++++ DOCUMENT SEGMENT

Saturday, Omaha and I tortured a sales guy. Not enough, in my opinion, but it was clear between the two parties that negotiations were at a standstill. They'd knocked almost 15% off the "we're desperate" price, at least according to them, but we were still several percentage point above the median market value for the car we were looking at. And let's face it, when you're buying (and selling) a car with a manual transmission, you both know where you stand: he's not going to find many buyers like me, and I'm not going to find many sellers with what he had.

I had driven the Forester and the Outback, and I kinda liked the Outback better. It felt more like the Escort, it felt more like the car I already owned. But in the end, the Forester won because it had better mileage (if you can believe that; I still have trouble doing so) and better cargo space.


That's Dr. Forester to you!
So we bought it. A white Subaru Forester, 2009. It has only a few options: an iPod hookup, a sun roof, power windows. The previous owner bought an extra-stiff suspension for it, which is surprising considering that it has the smallest engine available in this model. That's about it. None of the super options, like the Winterizing package (heated seats, remote start-up), power windows, or digital radio.

Oh, and whoever owned it last, they put a Flying Spaghetti Monster sticker on the back. I approve.

We drove it home. It's a lot of car, compared to the Escort, especially with the suspension. The deck is fully four inches higher, and the seats add at least an additional six. That high from the road, I don't feel the speed so much. I'm going to have to learn to gauge the car's speed all over again.

++++++++
++++ MATERIAL PROVIDED

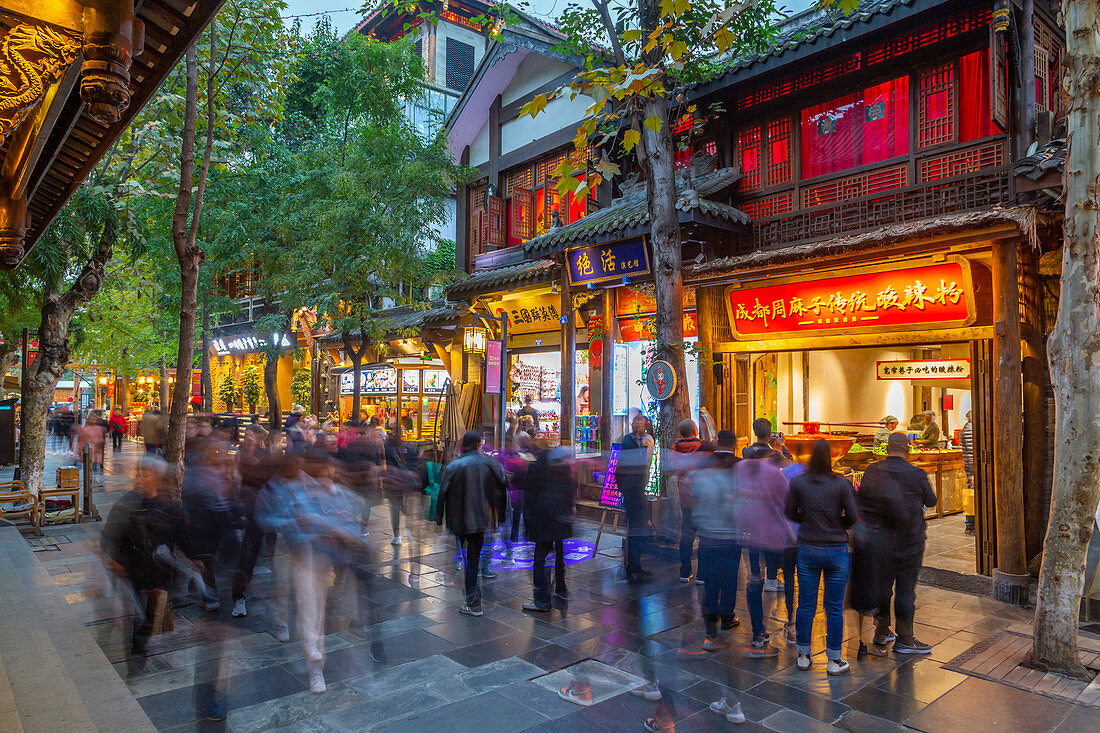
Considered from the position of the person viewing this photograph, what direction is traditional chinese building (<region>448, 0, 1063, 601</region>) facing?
facing the viewer and to the left of the viewer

++++++++

• _THE TASK_
In the car-buying post, what two advantages made the Forester win out over the Outback?

• _EXERCISE RESPONSE_
It had better mileage and better cargo space.